** Opening EXTRACTED ENTRIES block **

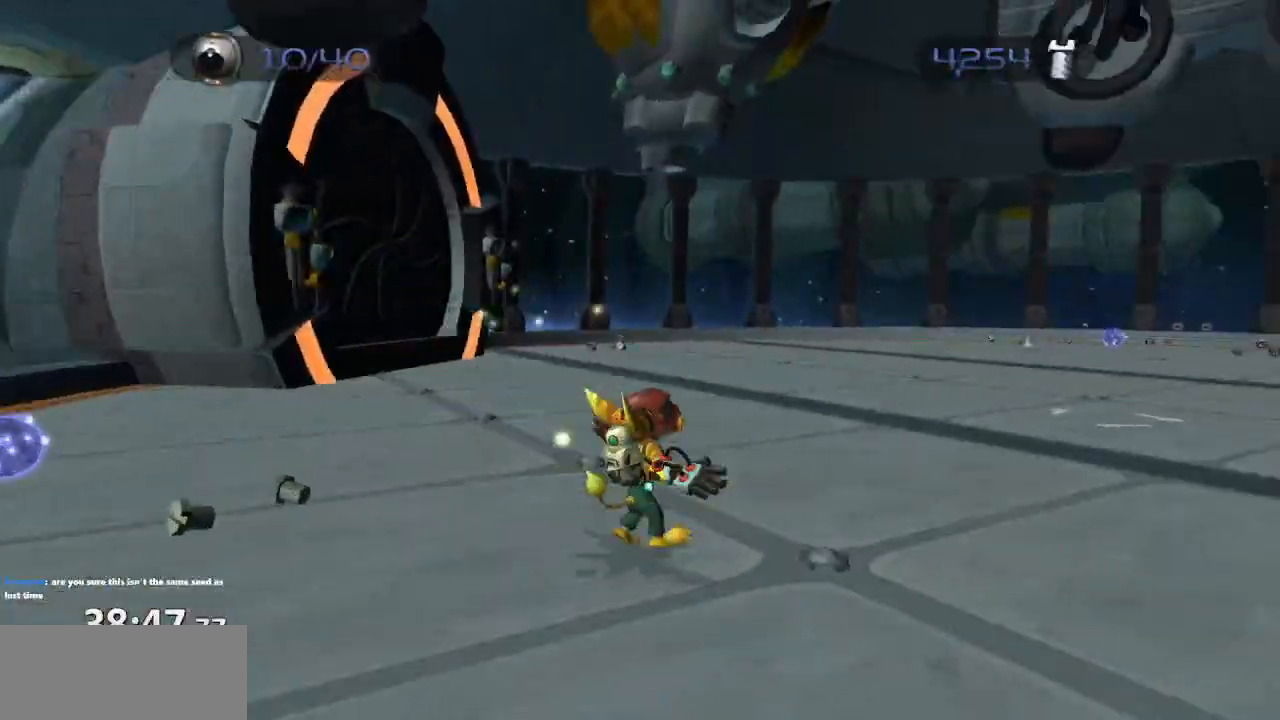
{"dt_ms": 500, "buttons": [], "left_stick": "up-right", "right_stick": "center", "events": [[100, "CROSS", "down"], [133, "R1", "down"], [267, "R1", "up"], [317, "CROSS", "up"], [317, "right_stick", "center"]]}
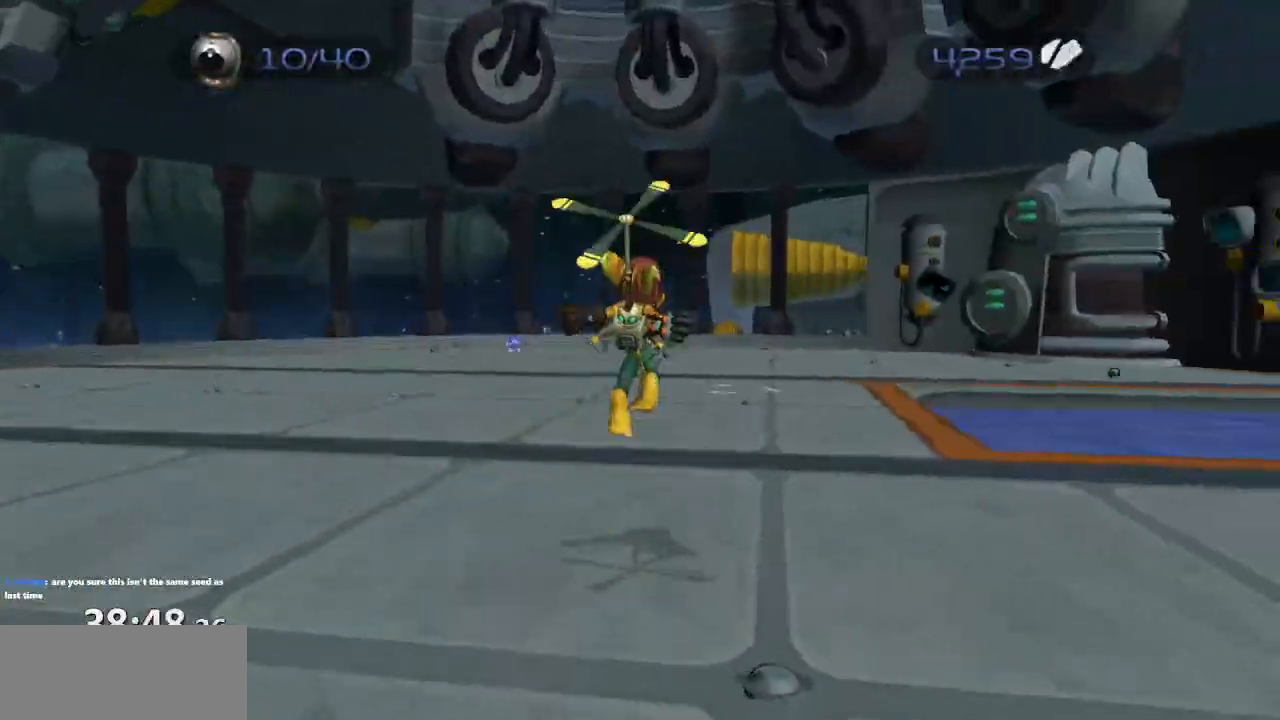
{"dt_ms": 500, "buttons": [], "left_stick": "right", "right_stick": "left", "events": [[117, "left_stick", "center"], [317, "right_stick", "left"], [417, "left_stick", "right"]]}
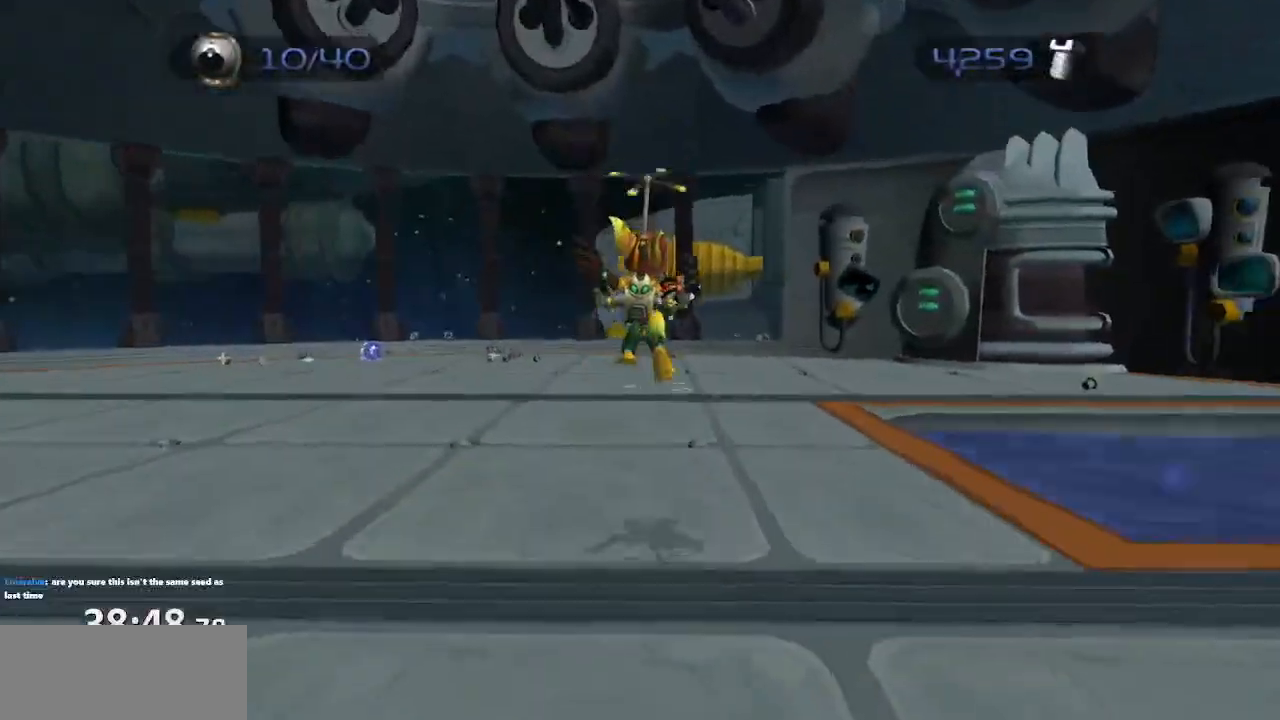
{"dt_ms": 500, "buttons": [], "left_stick": "up-right", "right_stick": "center", "events": [[467, "left_stick", "up-right"], [483, "right_stick", "center"]]}
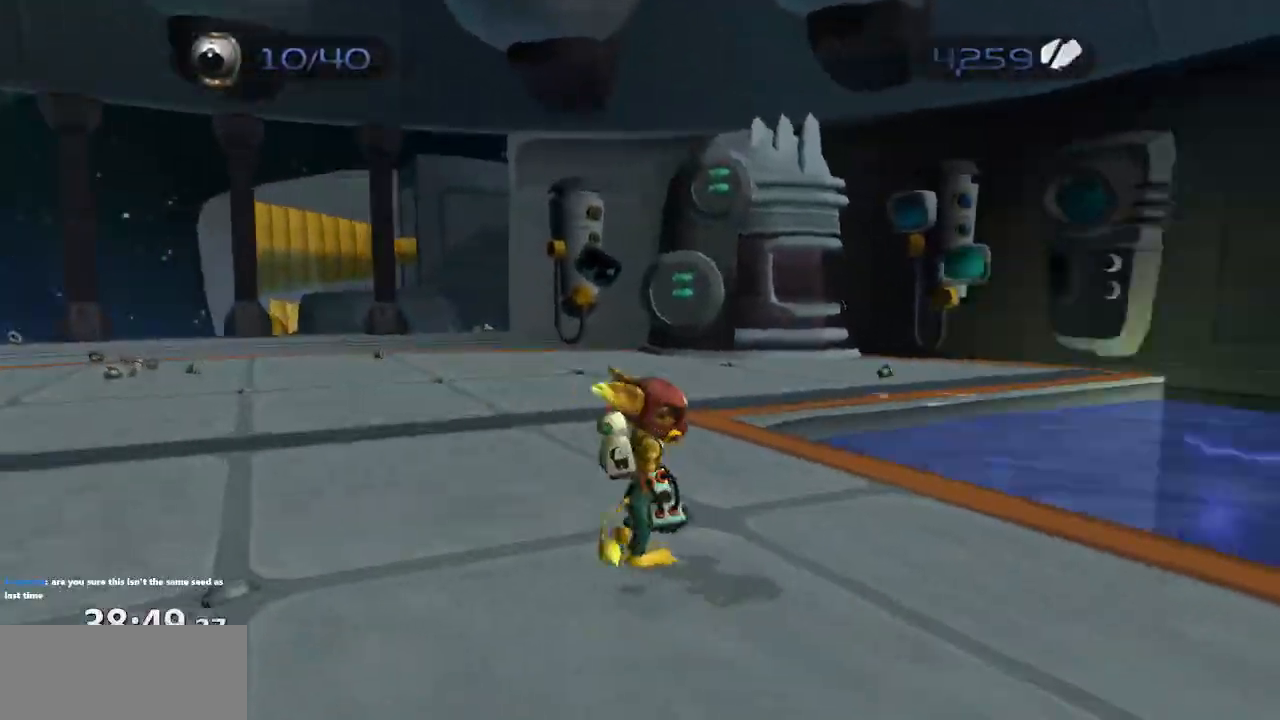
{"dt_ms": 500, "buttons": [], "left_stick": "up-right", "right_stick": "center", "events": [[133, "CROSS", "down"], [183, "CROSS", "up"]]}
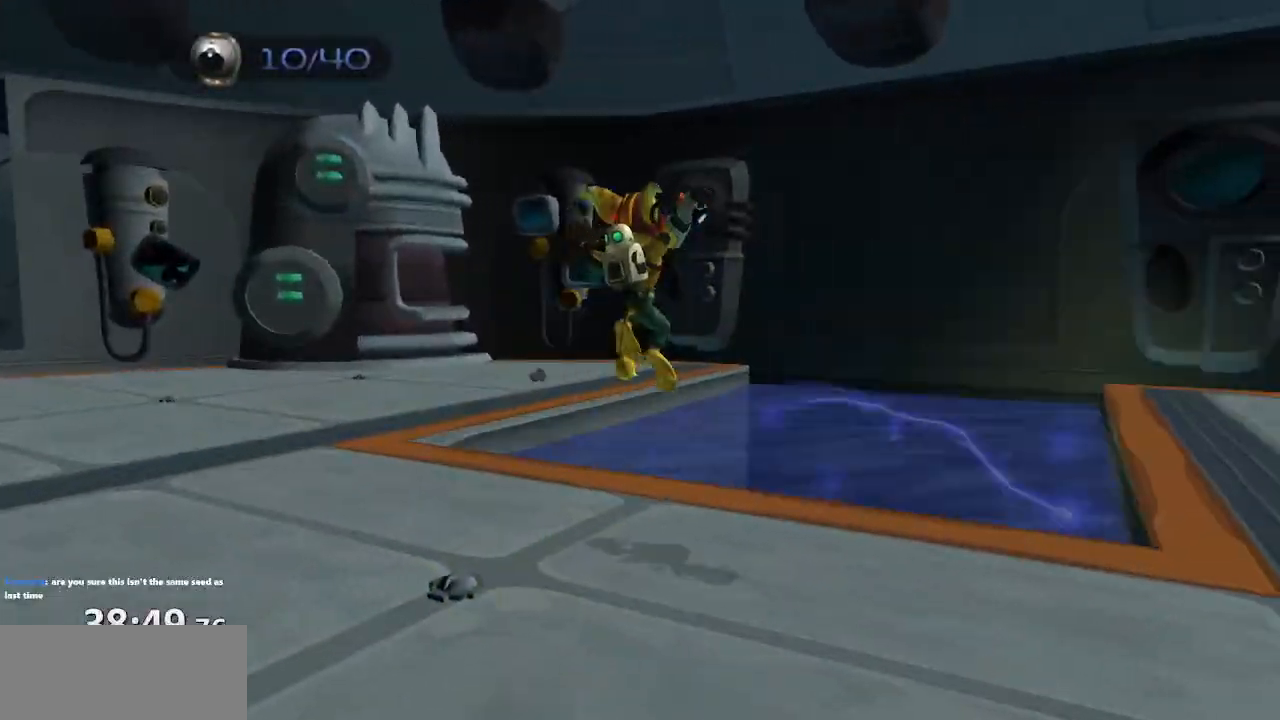
{"dt_ms": 500, "buttons": [], "left_stick": "center", "right_stick": "center", "events": [[283, "left_stick", "center"]]}
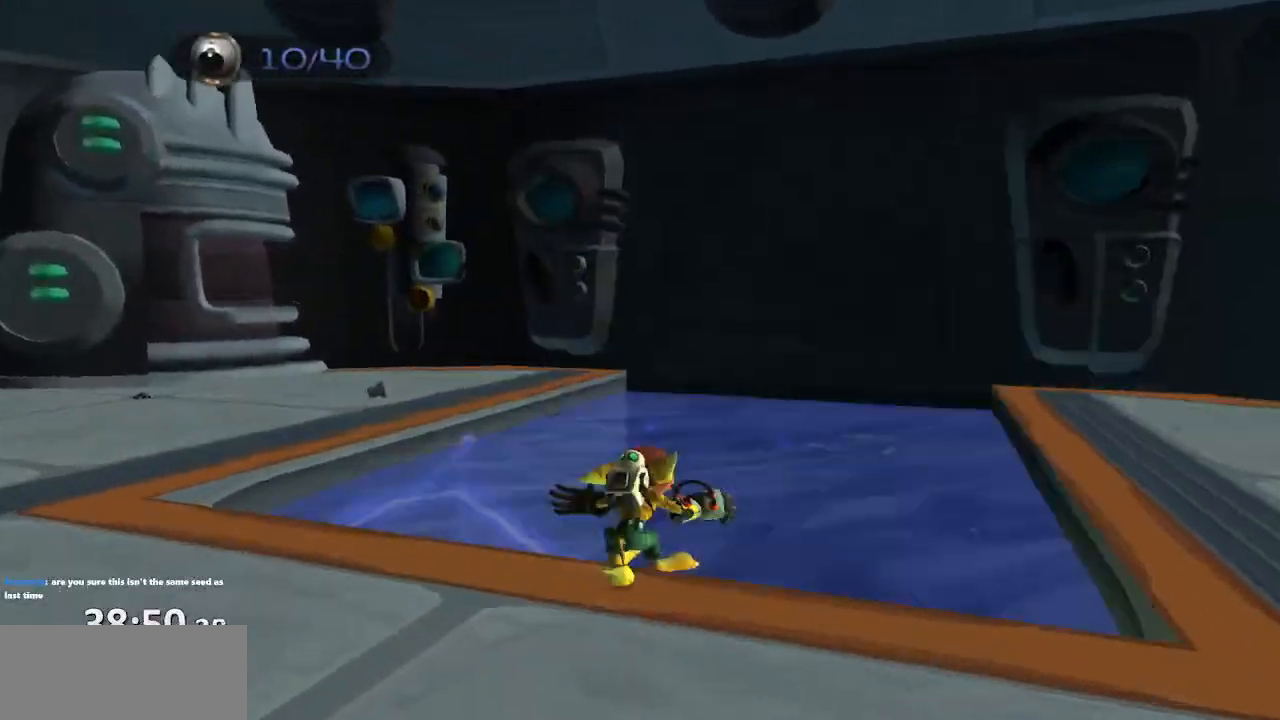
{"dt_ms": 500, "buttons": [], "left_stick": "center", "right_stick": "center", "events": []}
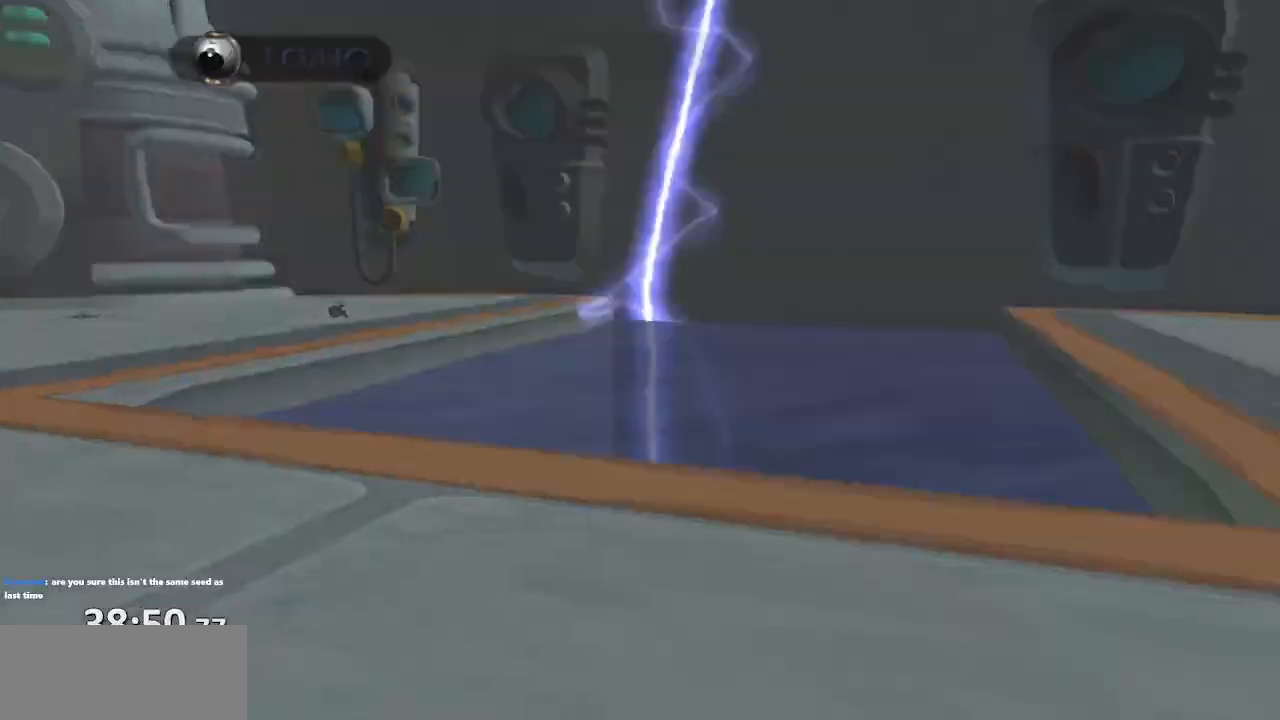
{"dt_ms": 500, "buttons": [], "left_stick": "center", "right_stick": "center", "events": []}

** Closing EXTRACTED ENTRIES block **

**WHAT TO PRODUCE**
The word to find is "CROSS". Copy every line of the records that holds it.

**REPLY TO THE TASK**
{"dt_ms": 500, "buttons": [], "left_stick": "up-right", "right_stick": "center", "events": [[100, "CROSS", "down"], [133, "R1", "down"], [267, "R1", "up"], [317, "CROSS", "up"], [317, "right_stick", "center"]]}
{"dt_ms": 500, "buttons": [], "left_stick": "up-right", "right_stick": "center", "events": [[133, "CROSS", "down"], [183, "CROSS", "up"]]}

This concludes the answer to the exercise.